A week after the grand slam, a knee ligament injury ruled him out for six months, meaning he would miss the tour of South Africa and the Autumn Internationals. But Phillips made a strong return and started all five matches in the 2009 Six Nations Championship. He was named in the team of the tournament, but Wales finished a disappointing fourth after defeats by France and Ireland.

On 21 April 2009, Phillips was named as one of 13 Welsh players for the 2009 British & Irish Lions tour to South Africa. On 10 June 2009 he scored his first try for the Lions, contributing to their 39–3 victory against the Sharks. He also scored a try against South Africa but the Lions lost 26–21, although they came back strongly after starting the second half 26–7 down. Phillips played in the next test, but the Lions lost again 28–25 thanks to a last-gasp penalty by Morné Steyn. Phillips played in the final test as well, and was only one of five players to play in all three tests. The Lions won their first test match since 2001 with a crunching 28–9 victory. Phillips was one of the players of the tour.

Data for analysis -
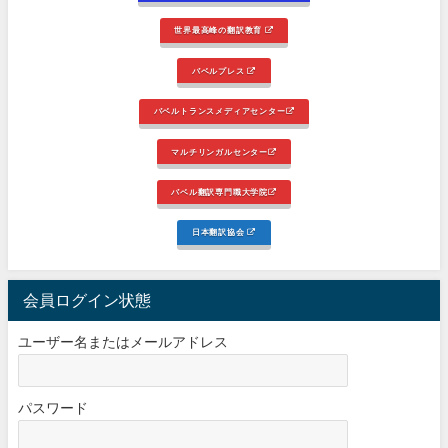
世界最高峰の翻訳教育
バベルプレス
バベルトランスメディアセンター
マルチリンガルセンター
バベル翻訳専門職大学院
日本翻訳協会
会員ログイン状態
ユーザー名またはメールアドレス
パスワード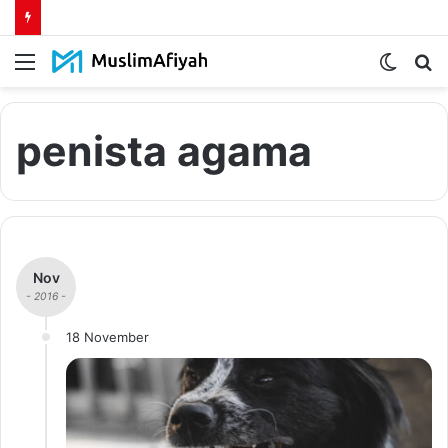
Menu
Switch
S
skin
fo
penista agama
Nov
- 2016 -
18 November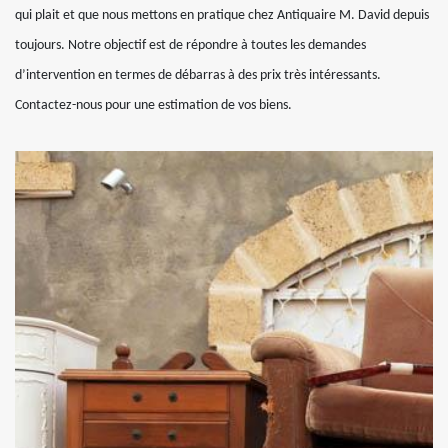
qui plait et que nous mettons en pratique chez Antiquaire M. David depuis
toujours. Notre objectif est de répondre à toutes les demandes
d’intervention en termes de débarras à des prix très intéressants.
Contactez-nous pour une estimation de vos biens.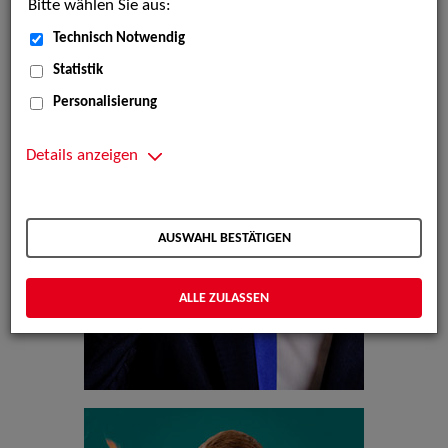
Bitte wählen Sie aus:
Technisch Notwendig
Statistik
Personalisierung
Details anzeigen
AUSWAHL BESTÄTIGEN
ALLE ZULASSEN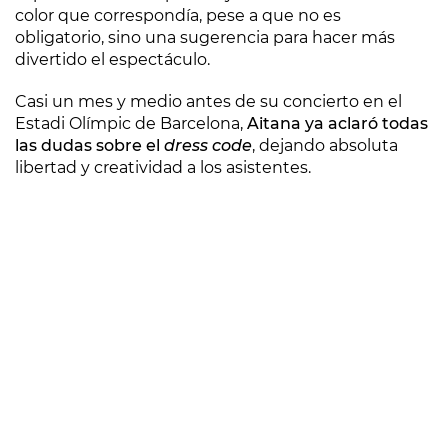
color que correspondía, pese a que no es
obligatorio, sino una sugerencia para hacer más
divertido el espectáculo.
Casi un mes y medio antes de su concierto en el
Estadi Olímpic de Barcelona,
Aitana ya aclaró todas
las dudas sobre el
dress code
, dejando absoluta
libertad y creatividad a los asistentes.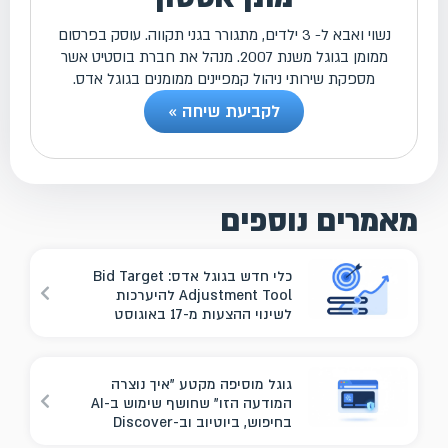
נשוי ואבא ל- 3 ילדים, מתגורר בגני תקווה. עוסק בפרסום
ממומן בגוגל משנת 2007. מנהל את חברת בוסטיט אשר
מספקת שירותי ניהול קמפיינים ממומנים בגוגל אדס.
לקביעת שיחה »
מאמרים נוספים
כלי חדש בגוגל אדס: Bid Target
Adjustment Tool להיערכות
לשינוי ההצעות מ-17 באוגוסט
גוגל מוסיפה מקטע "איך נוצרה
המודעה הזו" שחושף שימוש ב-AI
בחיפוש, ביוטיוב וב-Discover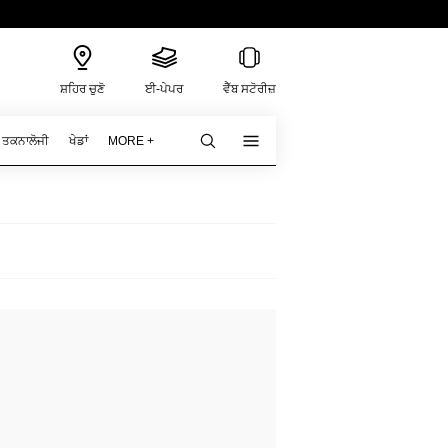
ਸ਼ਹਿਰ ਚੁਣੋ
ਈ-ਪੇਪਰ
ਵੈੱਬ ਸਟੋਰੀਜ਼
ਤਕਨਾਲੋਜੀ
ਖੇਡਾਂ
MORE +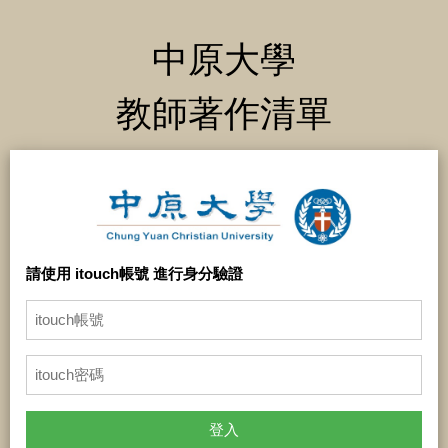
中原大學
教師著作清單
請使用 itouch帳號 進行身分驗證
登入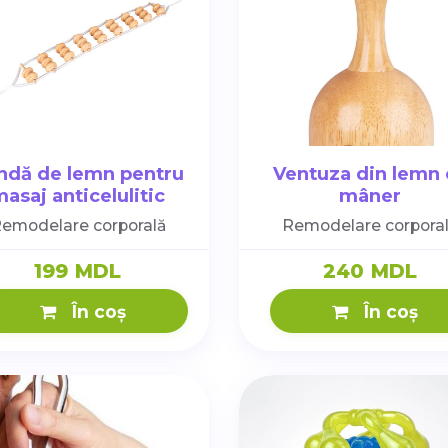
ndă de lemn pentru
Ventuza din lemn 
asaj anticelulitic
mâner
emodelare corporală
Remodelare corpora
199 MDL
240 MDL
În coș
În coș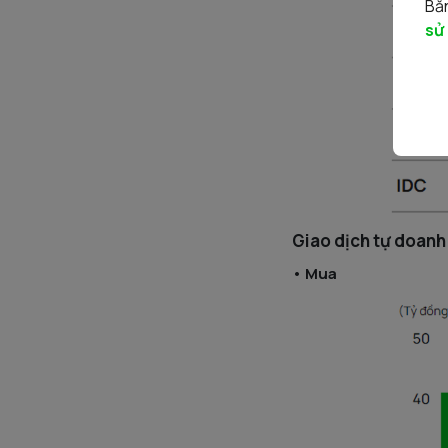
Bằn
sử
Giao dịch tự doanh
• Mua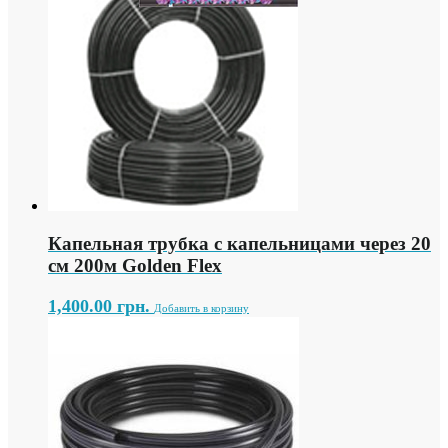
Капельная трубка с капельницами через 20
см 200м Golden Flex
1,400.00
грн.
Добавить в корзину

==

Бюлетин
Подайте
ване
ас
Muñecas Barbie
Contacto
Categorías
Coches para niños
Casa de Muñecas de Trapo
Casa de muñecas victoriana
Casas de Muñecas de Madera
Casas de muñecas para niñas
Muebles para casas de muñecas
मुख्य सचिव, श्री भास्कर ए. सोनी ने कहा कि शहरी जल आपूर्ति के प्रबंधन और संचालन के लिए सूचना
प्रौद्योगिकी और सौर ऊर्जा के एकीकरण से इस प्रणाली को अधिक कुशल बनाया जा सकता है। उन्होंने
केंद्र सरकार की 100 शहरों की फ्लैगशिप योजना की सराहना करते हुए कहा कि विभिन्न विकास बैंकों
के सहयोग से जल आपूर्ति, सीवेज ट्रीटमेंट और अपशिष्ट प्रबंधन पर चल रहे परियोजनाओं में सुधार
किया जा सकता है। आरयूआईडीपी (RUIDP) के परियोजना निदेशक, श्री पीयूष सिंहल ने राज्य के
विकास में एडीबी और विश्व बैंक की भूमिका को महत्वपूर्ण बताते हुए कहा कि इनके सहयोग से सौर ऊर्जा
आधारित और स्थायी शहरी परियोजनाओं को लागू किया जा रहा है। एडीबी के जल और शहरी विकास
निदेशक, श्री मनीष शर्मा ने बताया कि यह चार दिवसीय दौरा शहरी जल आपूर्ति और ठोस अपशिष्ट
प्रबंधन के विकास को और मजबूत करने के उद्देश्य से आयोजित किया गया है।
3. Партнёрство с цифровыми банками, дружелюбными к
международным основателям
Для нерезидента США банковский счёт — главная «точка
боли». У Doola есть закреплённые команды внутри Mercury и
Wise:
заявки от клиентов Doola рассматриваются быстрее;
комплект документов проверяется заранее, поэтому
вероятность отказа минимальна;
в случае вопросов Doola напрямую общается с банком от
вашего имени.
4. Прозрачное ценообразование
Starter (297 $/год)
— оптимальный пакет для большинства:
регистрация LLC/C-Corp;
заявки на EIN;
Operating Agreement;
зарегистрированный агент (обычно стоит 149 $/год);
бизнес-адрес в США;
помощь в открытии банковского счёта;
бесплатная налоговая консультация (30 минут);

Exercise requirements -
**a)** Edit the passage on Phillips's rugby career, rewriting everything from "A week after" down to "France and Ireland." with "six months" replaced by "eight months".
**b)** For each statement, answer yes or no according to the passage on Phillips's rugby career, and quote the words that decide it. (i) Phillips started all five matches in the 2009 Six Nations Championship. (ii) Wales finished third in the 2009 Six Nations Championship. (iii) The Lions won the second test against South Africa.
**c)** Write the next part of the passage on Phillips's rugby career, continuing from its final sentence.
The records are separate material and have nothing to do with the passage on Phillips's rugby career.

Responses per task -
**a)**
A week after the grand slam, a knee ligament injury ruled him out for eight months, meaning he would miss the tour of South Africa and the Autumn Internationals. But Phillips made a strong return and started all five matches in the 2009 Six Nations Championship. He was named in the team of the tournament, but Wales finished a disappointing fourth after defeats by France and Ireland.

**b)**
(i) Yes: "started all five matches in the 2009 Six Nations Championship"
(ii) No: "Wales finished a disappointing fourth"
(iii) No: "the Lions lost again 28–25"

**c)**
On 12 March 2011, Phillips scored a controversial try against Ireland in the 2011 Six Nations Championship. When Irish fly-half Johnny Sexton kicked the ball out of play, Wales hooker Matthew Rees took a quick line-out with a different ball to the one which Sexton kicked out of play, which is against the laws of the game. Rees took the throw and Phillips held off Irish winger Tommy Bowe to score in the corner. The try was allowed to stand, and Wales won the game 19–13.

On 30 April 2013, Phillips was named in the 2013 British & Irish Lions tour to Australia squad.
On 1 June 2013, Phillips scored two tries in the Lions tour opening match against The Barbarians and was named man of the match.

On 13 August 2015, Philips was cut from the Wales squad for the 2015 Rugby World Cup. On 8 September 2015, Philips was called into the World Cup squad to cover the injured Rhys Webb who has been ruled out. However, he did not make an appearance during the World Cup and retired from international duty on 1 December 2015 with 99 caps to his name.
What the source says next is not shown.